Data excerpts
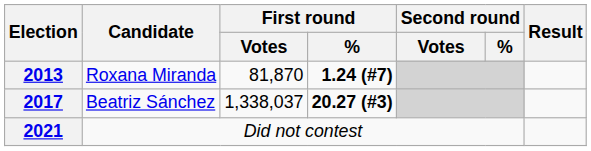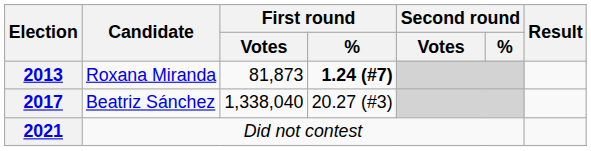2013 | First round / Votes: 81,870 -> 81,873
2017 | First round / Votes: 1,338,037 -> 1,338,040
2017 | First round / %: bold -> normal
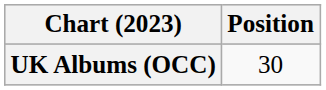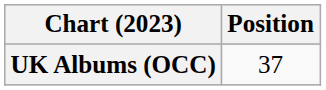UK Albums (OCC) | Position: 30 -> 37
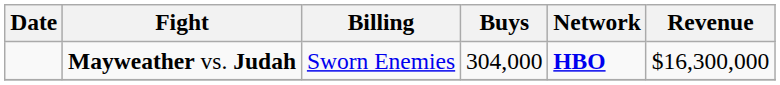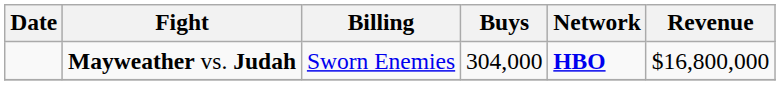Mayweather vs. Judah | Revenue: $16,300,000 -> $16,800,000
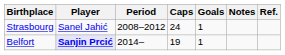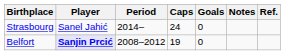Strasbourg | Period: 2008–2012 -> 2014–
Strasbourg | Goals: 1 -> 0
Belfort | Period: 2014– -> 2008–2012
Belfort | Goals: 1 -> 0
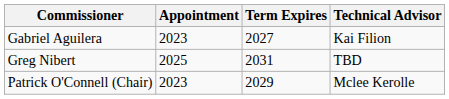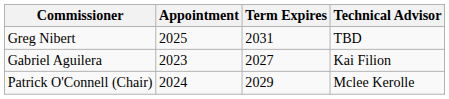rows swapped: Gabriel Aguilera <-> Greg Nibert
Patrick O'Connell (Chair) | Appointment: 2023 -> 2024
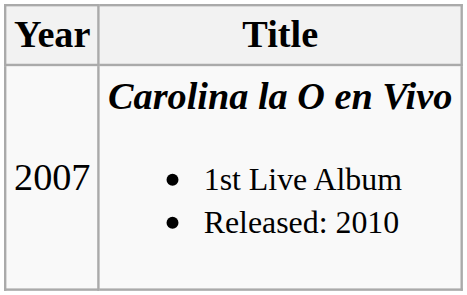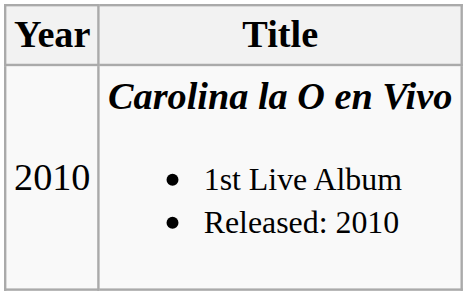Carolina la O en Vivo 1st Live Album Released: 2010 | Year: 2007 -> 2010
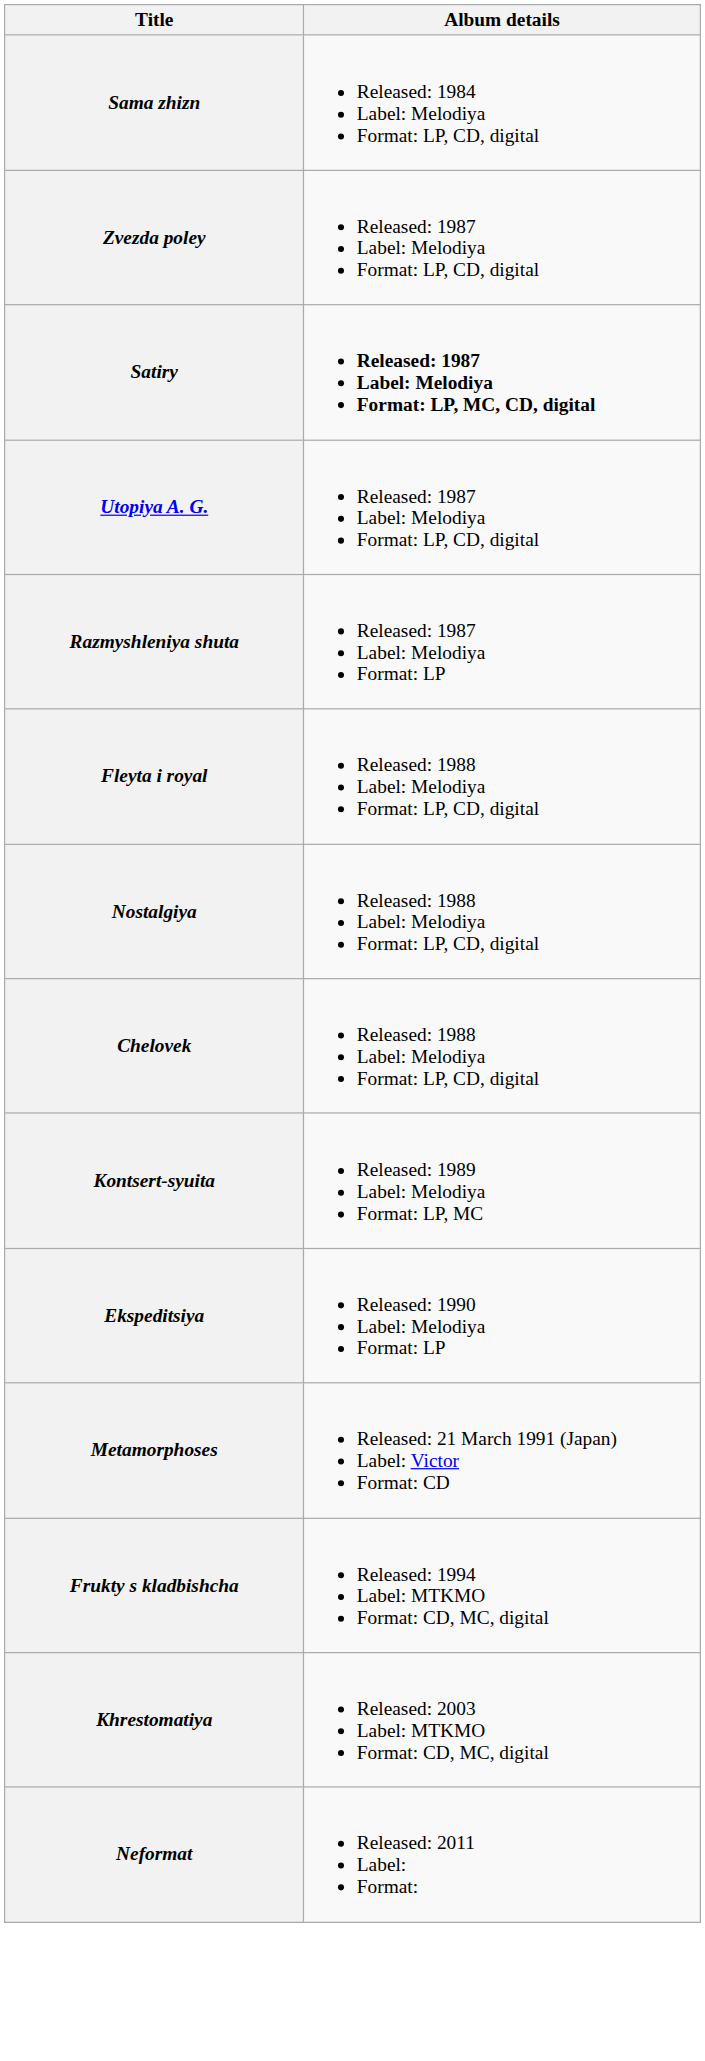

> **Your goal**
Starting at the first of the rows above and ending at the line that contains "Patrick O'Connell (Chair)", write those lines out again with "First round" swapped for "Opening round" and everything else kept the same. Omit the pictures.

> **Written solution**
2013 | Opening round / Votes: 81,870 -> 81,873
2017 | Opening round / Votes: 1,338,037 -> 1,338,040
2017 | Opening round / %: bold -> normal
UK Albums (OCC) | Position: 30 -> 37
Mayweather vs. Judah | Revenue: $16,300,000 -> $16,800,000
Strasbourg | Period: 2008–2012 -> 2014–
Strasbourg | Goals: 1 -> 0
Belfort | Period: 2014– -> 2008–2012
Belfort | Goals: 1 -> 0
rows swapped: Gabriel Aguilera <-> Greg Nibert
Patrick O'Connell (Chair) | Appointment: 2023 -> 2024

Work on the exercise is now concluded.